Web interface edit records
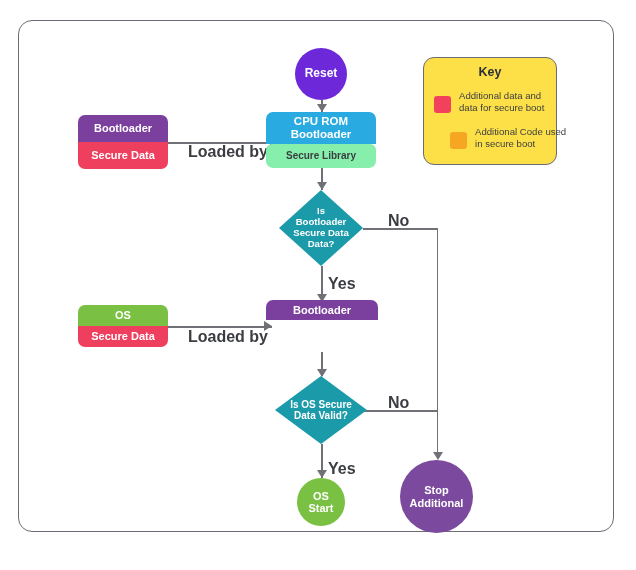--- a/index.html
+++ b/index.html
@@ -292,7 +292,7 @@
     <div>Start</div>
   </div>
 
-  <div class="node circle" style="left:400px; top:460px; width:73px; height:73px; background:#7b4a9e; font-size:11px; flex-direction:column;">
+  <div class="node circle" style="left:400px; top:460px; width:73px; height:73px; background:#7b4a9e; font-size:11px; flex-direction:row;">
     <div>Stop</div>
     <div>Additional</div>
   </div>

> **Exercise objective**: Output every entry verbatim but skip the pictures.

> **Reply**:
--- a/index.html
+++ b/index.html
@@ -292,7 +292,7 @@
     <div>Start</div>
   </div>
 
-  <div class="node circle" style="left:400px; top:460px; width:73px; height:73px; background:#7b4a9e; font-size:11px; flex-direction:column;">
+  <div class="node circle" style="left:400px; top:460px; width:73px; height:73px; background:#7b4a9e; font-size:11px; flex-direction:row;">
     <div>Stop</div>
     <div>Additional</div>
   </div>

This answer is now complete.